Marin Pianist Joan Weinstein Greets Evgeni Mikhailov March 20

DRAMATIC 19TH CENTURY RUSSIAN WORKS HIGHLIGHT MIKHAILOV'S IMPOSING SRJC RECITAL

by Terry McNeill
Sunday, March 20, 2011

Dark and rainy skies parted March 20 at Santa Rosa Junior College for Concerts Grand’s last recital of the Santa Rosa season. However, the sun and warmth quickly brought a new and musical storm into the area, Russian pianist Evgeni Mikhailov’s virtuosity presiding through the works of Chopin, Schumann, Tchaikovsky and Mussorgsky.

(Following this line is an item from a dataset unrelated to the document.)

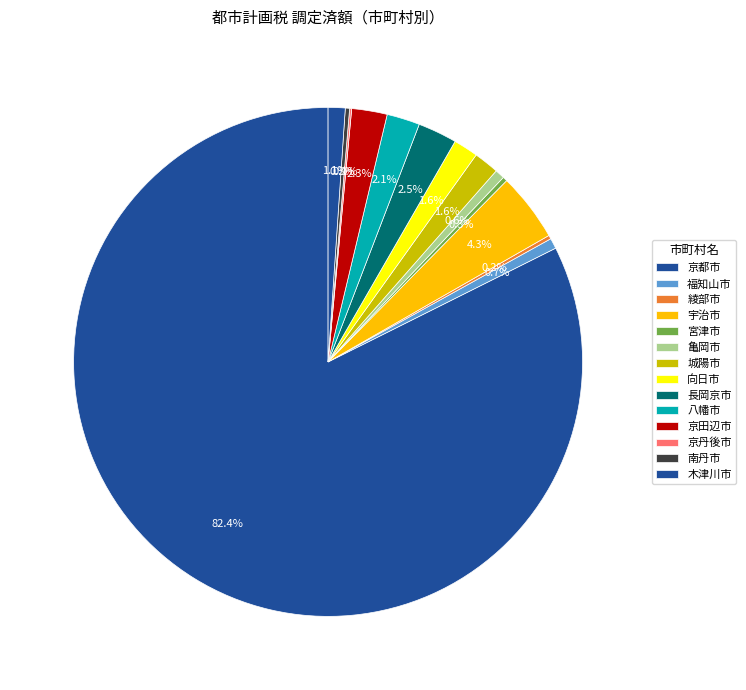

Which has a higher value, 福知山市 or 南丹市?

福知山市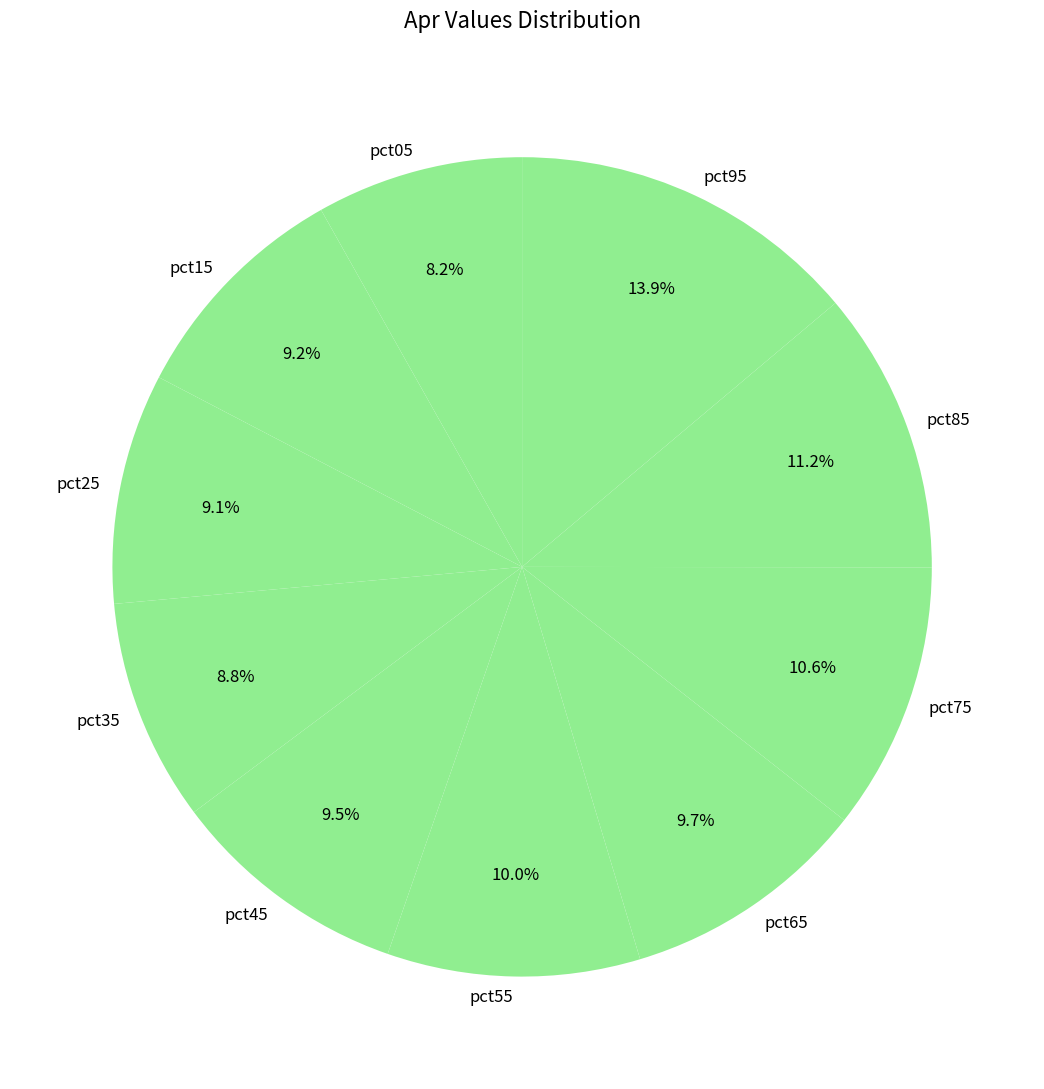

To the nearest percent, what is the difference between the largest and smallest slice percentages?

6%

Before 101 pianophiles in the small Newman Auditorium Mr. Mikhailov, having just ended a 25-concert American tour playing three concertos with a Polish orchestra, changed the printed program and began with five Chopin Preludes from Op. 28, surprisingly juxtaposing the opening C Major with Preludes 20 through 24. Here he set the stage for the entire concert, the playing outsized and with the C major an agitated and restlessness conception was established. The massive and majestic chords of the C Minor (No. 20) dissolved into a tranquil calm, and the G Minor Prelude was played with bravura in the left-hand octave solo. The D Minor was angry and defiant but from my seat I could not see if the artist changed fingers on the final fortissimo repeated notes in the bass. Each had substantial heft and asymmetrical timing.

Schumann’s lovely Scenes from Childhood (Kinderscenen), Op. 15, followed and was a reading that evoked memories of the Valentina Lisitsa performance from 2009 from the same stage. Here there were many deft touches, such as the long decresendo at the end of the Wichteige Begebenheit section and the elegant articulation in Fast zu Ernst. The well-known Träumerei and “The Poet Speaks” parts were not hurried, Schumann’s backward look at his youth in a small German town palpable. The Ukrainian Lisitsa would have been moved by the Kazan artist’s transversal of this fresh and memorable score.

Completing the first half was Mikhail Pletnev’s popular transcription of the Suite from Tchaikovsky’s Ballet “Nutcracker," laat played in Santa Rosa in 2009 by the youthful Armenian charmer Nareh Arghamanyan. Ms. Arghamanyan’s interpretation was diffuse and poetic and Mr. Mikhailov’s was red hot and impulsive. The insistent Tchaikovsky themes in the 17-minute composition were everywhere evident and the pianist opted for the difficult to accomplish combination of sonority and clarity. His damper pedal control here was impressive and the evocative bells of the second section were delicate and richly hued. The pianistic skips in the “Tarantelle” and the extended arpeggios in the “Intermezzo” spun out a noble theme, ending quietly with just a touch of right-hand flourish. There was sudden audience applause at the conclusion of the “Trepek”, a rare occurrence in a solo piano work, and striking contrapuntal figures in the Andante maestoso, the work’s longest section.

It was a scenic and convincing interpretation, and brought the hall to its feet in applause.

Mussorgsky’s monumental Pictures at an Exhibition comprised the entire second half, a ten-section recreation of paintings of one Viktor Hartman that the composer had seen in St. Petersburg in 1874. It’s a landmark of 19th century pianism, played last here thirty years ago by French pianist John Philippe Collard. Mr. Mikhailov began the opening soforzandos rather fast with an insistent ostinato left hand and some unique inner voices that never covered the main melody. His right hand repeated chords and expressive trills were fluently played throughout, and the Great Bogatyar Gate of Kiev had a brawny outline as well as resounding power and, yes, a lot of loudness. In difficult hand positions Mr. Mikhailov was able to maintain both the work’s required momentum and the return to the “Prominade” and a forceful second theme based on Russian chant. The pianist played the ending left-hand tremolos sonorously.

With ravenous applause a quiet encore was called for but Mr. Mikhailov was clearly not ready for bagatelles, and thundered a controlled performance of Rachmaninoff’s D Major Etude Tableaux, Op. 33, No. 9. It was a courageous choice, noble in it power and drama.

The reviewer is the producer of the Concerts Grand piano series.